Background
John Perdue Gray was born on Aug 6, 1825, in Center County, Pennsylvania. He was the son of Peter B. Gray, a farmer and Methodist minister, and Elizabeth Purdue, the daughter of a physician.
John Perdue Gray was born on Aug 6, 1825, in Center County, Pennsylvania. He was the son of Peter B. Gray, a farmer and Methodist minister, and Elizabeth Purdue, the daughter of a physician.
Gray's premedical education was obtained at Bellefonte Academy and at Dickinson College (A. M. 1846). He graduated in medicine from the University of Pennsylvania in 1849.
After his graduation, Gray, at once, secured the position of resident physician at Blockley Hospital in Philadelphia under Dr. Benedict, whose protégé he seems to have been.
In 1851, when the latter was made medical superintendent of the New York State Lunatic Asylum at Utica, Gray accompanied him as third assistant physician, was promoted the following year to the second assistant, and finally, when Benedict was forced to resign for personal reasons, he became, in 1853, first assistant and acting medical superintendent at the early age of twenty-eight.
Later, in the same year, he accepted the position of medical superintendent to the Michigan State Lunatic Asylum at Kalamazoo, but in 1854, he was persuaded to return to Utica as full medical superintendent and held this position up to the time of his death.

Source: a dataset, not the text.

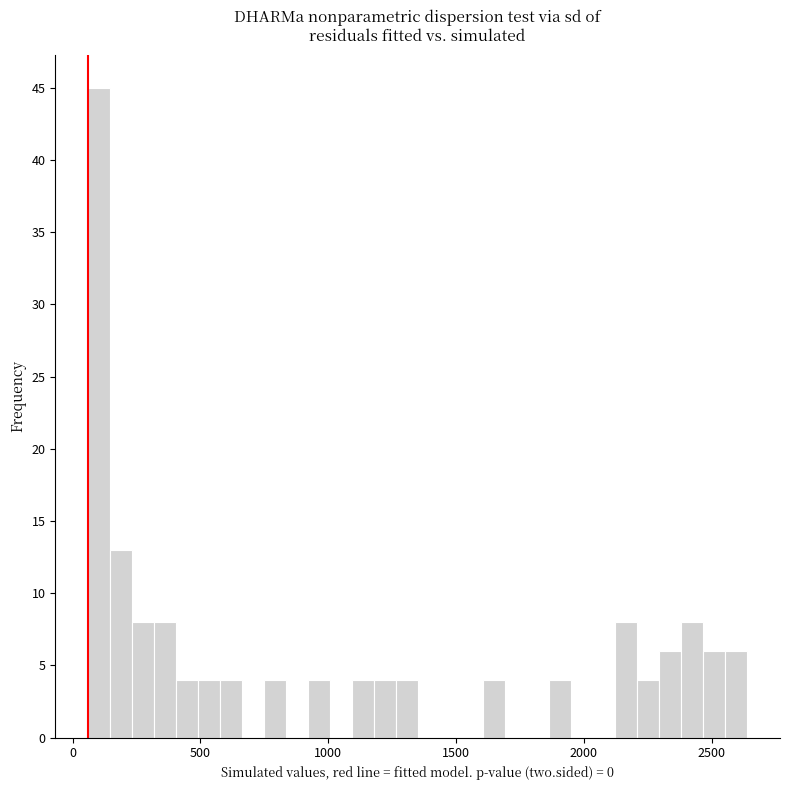

Around what value on the x-axis is the tallest bar? Give the approximate position of its centre, as read against the axis.

100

Gray had been made assistant editor of the American Journal of Insanity in 1852 and two years later he succeeded to the full editorship. In 1874, he was given the chair of psychological medicine and medical jurisprudence in Bellevue Hospital Medical College and in 1876, was appointed to the same chair in the Albany Medical College, resigning both posts in 1882.
When in 1879, he toured Europe he found some of his innovations in use.
In 1882, he was shot in the face by a man later pronounced insane, and although technically the wound was not serious, his health failed from that period and he was obliged to spend much of the last two years of his life in the South or abroad. On resuming his duties his final collapse soon took place.
As a forensic expert and medical witness, Gray was widely known and figured in many prominent cases. He examined for insanity one of the assassins of Lincoln (Payne) and aided the government in the prosecution of Guiteau. His writings were limited to papers on phases of insanity. He was the leading alienist of his day in America and is conceded to have done more than any other one man in bettering the condition of the insane. Regarding the insane man as physically rather than mentally ill, he gave his patients fresh air and exercise and as far as possible abolished mechanical restraint and solitary feeding. He also revolutionized asylum construction, introducing steam heat and forced ventilation. He was made an honorary member of several European societies of alienists and at one time he was president of the Association of Medical Superintendents of American Institutions for the Insane. In a sense, he was a medical martyr.
Gray paid much attention to the microscopic study of the brain of the insane and his asylum became a sort of postgraduate school for the training of alienists.
On September 6, 1854, Gray was married to Mary B. Wetmore, the daughter of Edmund A. Wetmore of Utica.